The Stella 2025 Shortlist is shaping up to be perhaps one the strongest collections yet.
“This year’s shortlist is consequential for Australian literary history, as it is the first time the Stella Shortlist features only women of colour. Now in its 13th year, these works showcase an incredible command of craft and understanding of our uncertain time. These works are riveting, and they stood out to the judging panel for their integrity, compassion and fearlessness.” Astrid Edwards – Chair of the Judges 2025
Melanie Cheng – The Burrow
Amy, Jin and Lucie are leading isolated lives in their partially renovated, inner city home. They are not happy, but they are also terrified of change. When they buy a pet rabbit for Lucie, and then Amy’s mother, Pauline, comes to stay, the family is forced to confront long-buried secrets. Will opening their hearts to the rabbit help them to heal or only invite further tragedy?
The Burrow tells an unforgettable story about grief and hope. With her characteristic compassion and eye for detail, Melanie Cheng reveals the lives of others—even of a small rabbit.
Samah Sabawi – Cactus Pear For My Beloved
The story of a family over the past 100 years, starting in Palestine under British rule and ending in Redland Bay in Queensland.
Filled with love for land, history, peoples it is more than anything else a family story and a love story told with enormous humanity and feeling. How the son (one of six), born at the height of the displacements to a disabled father and illiterate mother, a believer in peaceful resistance, became a leading poet and writer in Palestine, before being forced, with his own young family in tow, to flee and start a new life in Australia.
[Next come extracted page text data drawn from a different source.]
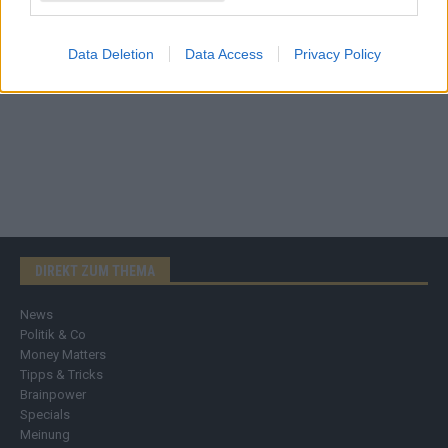
Data Deletion
Data Access
Privacy Policy
DIREKT ZUM THEMA
News
Politik & Co
Money Matters
Tipps & Tricks
Brainpower
Specials
Meinung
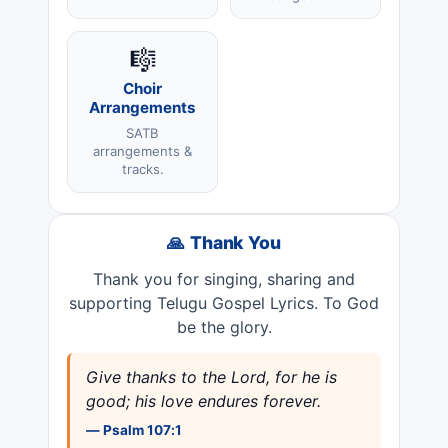
🎼
Choir
Arrangements
SATB
arrangements &
tracks.
🙏 Thank You
Thank you for singing, sharing and
supporting Telugu Gospel Lyrics. To God
be the glory.
Give thanks to the Lord, for he is
good; his love endures forever.
— Psalm 107:1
One of the gifts of Samah Sabawi’s Baba is to remain open-hearted and optimistic.
Santilla Chingaipe – Black Convicts
By uncovering lives whitewashed out of our history, in stories spanning Africa, the Americas and Europe, Black Convicts also traces Australia’s hidden links to slavery, which both powered the British Empire and inspired the convict system itself. Situating European settlement in its global context, Chingaipe shows that the injustice of dispossession was driven by the engine of labour exploitation. Black Convicts will change the way we think about who we are.
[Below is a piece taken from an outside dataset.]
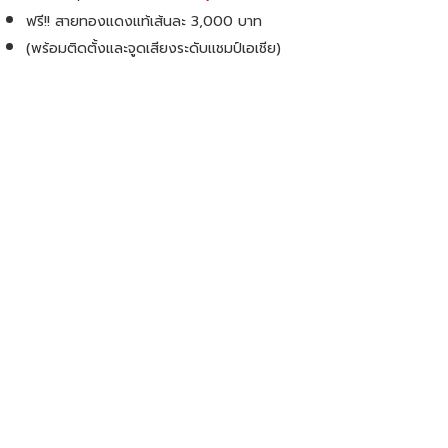
ฟรี!! สายทองแดงแท้เส้นละ 3,000 บาท
(พร้อมติดตั้งและจูดเสียงระดับเเชมป์เอเชีย)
Michelle de Kretser – Theory & Practice
It’s 1986, and ‘beautiful, radical ideas’ are in the air. A young woman arrives in Melbourne to research the novels of Virginia Woolf. In bohemian St Kilda she meets artists, activists, students—and Kit. He claims to be in a ‘deconstructed’ relationship, and they become lovers. Meanwhile, her work on the Woolfmother falls into disarray.
Theory & Practice is a mesmerising account of desire and jealousy, truth and shame. It makes and unmakes fiction as we read, expanding our notion of what a novel can contain.
Amy McQuire – Black Witness
From one of this country’s leading Indigenous journalists comes a collection of fierce and powerful essays proving why the media needs to believe Black Witnesses.
Black Witness showcases how journalism can be used to hold the powerful to account and make the world a more equitable place. This is the essential collection that we need right now – and always have.
Jumaana Abdu – Translations
Amid a series of personal disasters, Aliyah and her daughter, Sakina, retreat to rural New South Wales to make a new life. Aliyah manages to secure a run-down property and hires a farmhand, Shep, an extremely private Palestinian man and the region’s imām.
During a storm, she drives past the town’s river and happens upon a childhood friend, Hana, who has been living a life of desperation. Aliyah takes her in and tries to navigate the indefinable relationships between both Hana and her farmhand. Tensions rise as Aliyah’s growing bond with Shep strains her devotion to Hana.